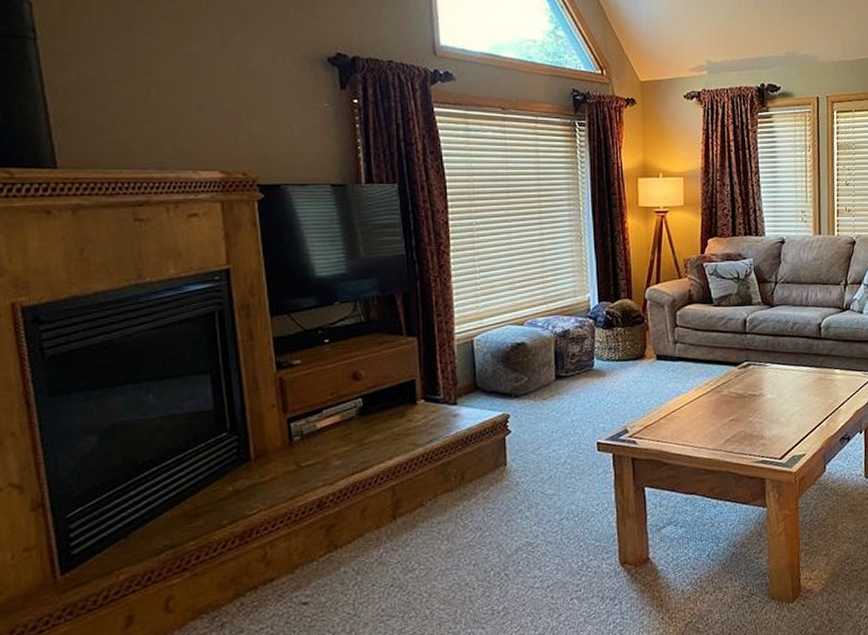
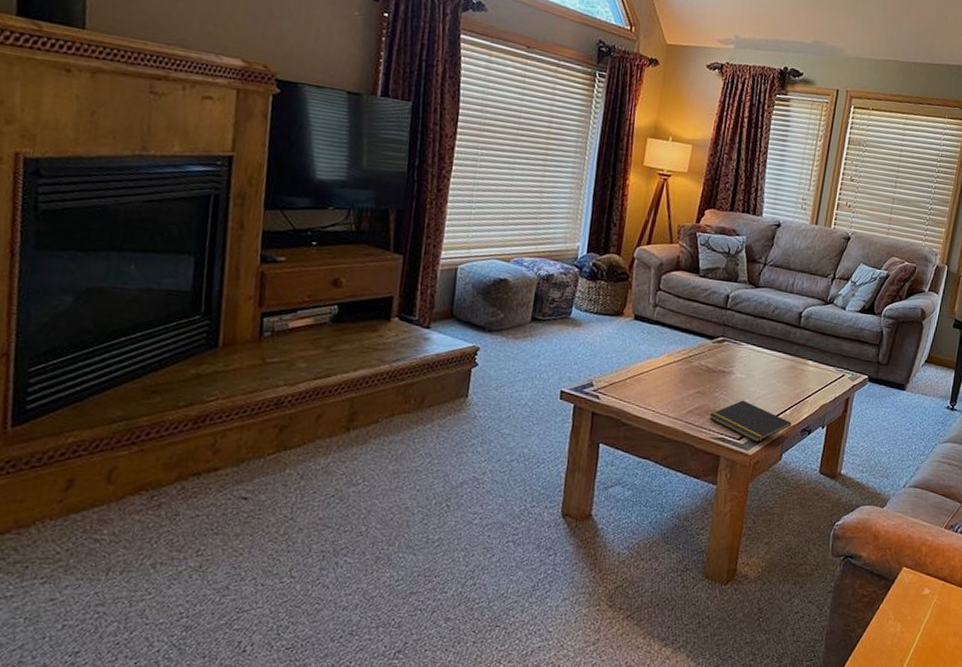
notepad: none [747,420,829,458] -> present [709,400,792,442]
==========
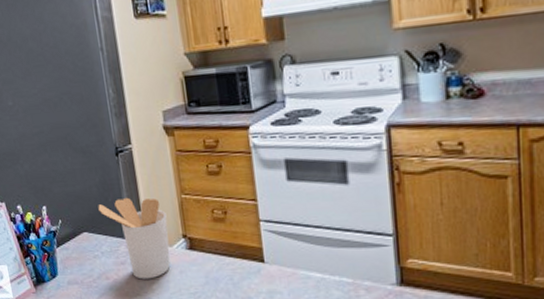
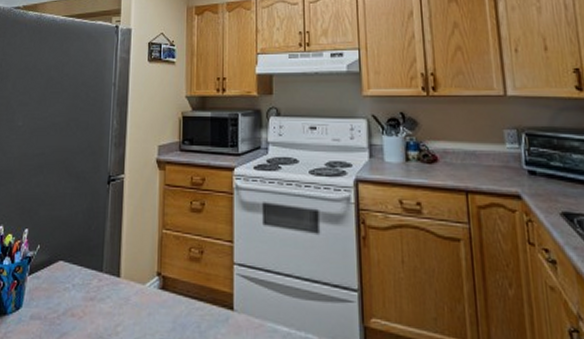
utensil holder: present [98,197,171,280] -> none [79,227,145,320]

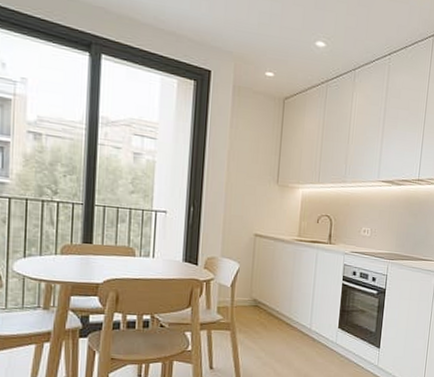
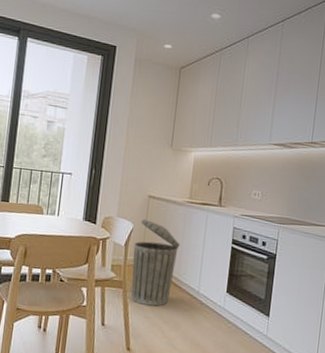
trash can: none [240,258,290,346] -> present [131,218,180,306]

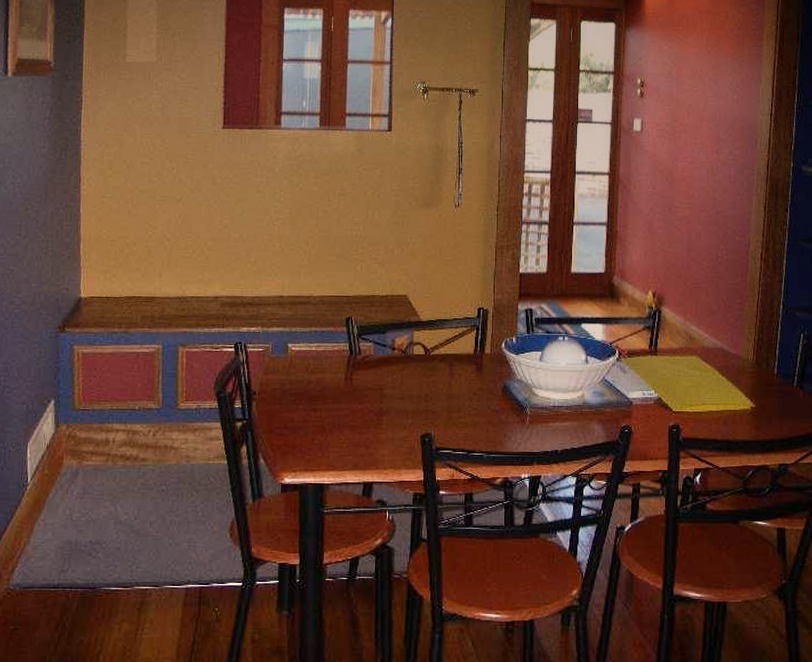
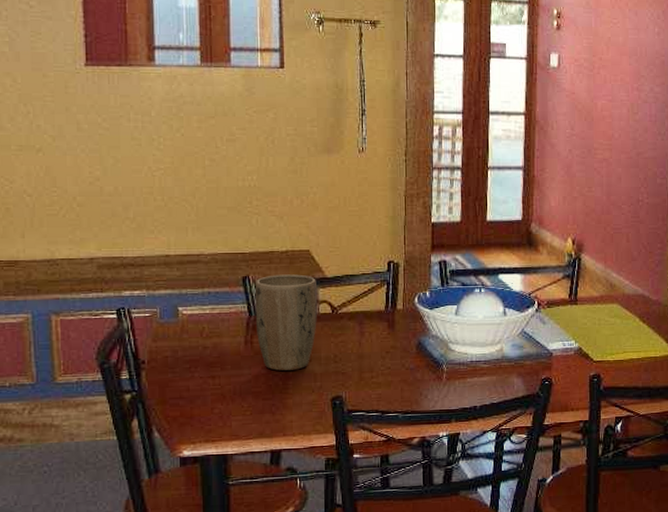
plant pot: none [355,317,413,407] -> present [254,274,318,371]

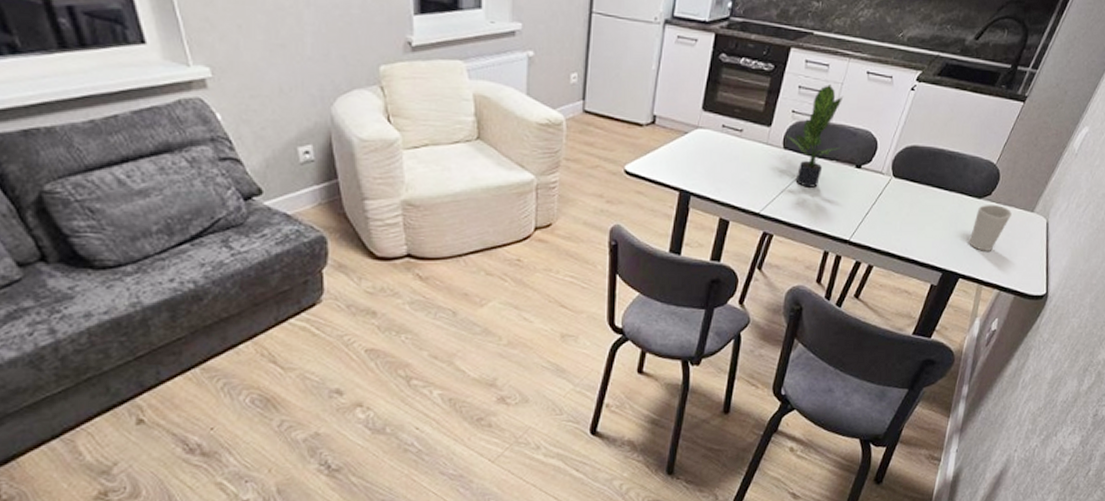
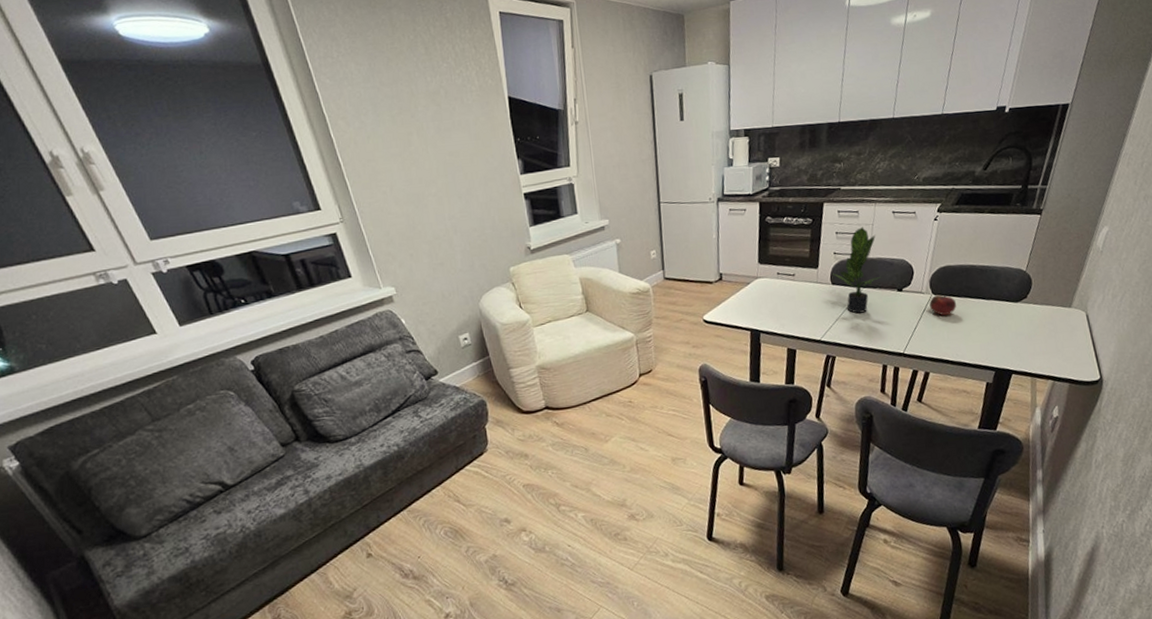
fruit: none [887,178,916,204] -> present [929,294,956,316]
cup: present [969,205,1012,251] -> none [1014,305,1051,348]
==========
## About this exercise
From the records above, copy only the lines running from the line containing "plant pot: none" to the line containing "cup: present [969,205,1012,251]", both ends included. Leave the pictures out.

## Finished exercise
plant pot: none [355,317,413,407] -> present [254,274,318,371]

fruit: none [887,178,916,204] -> present [929,294,956,316]
cup: present [969,205,1012,251] -> none [1014,305,1051,348]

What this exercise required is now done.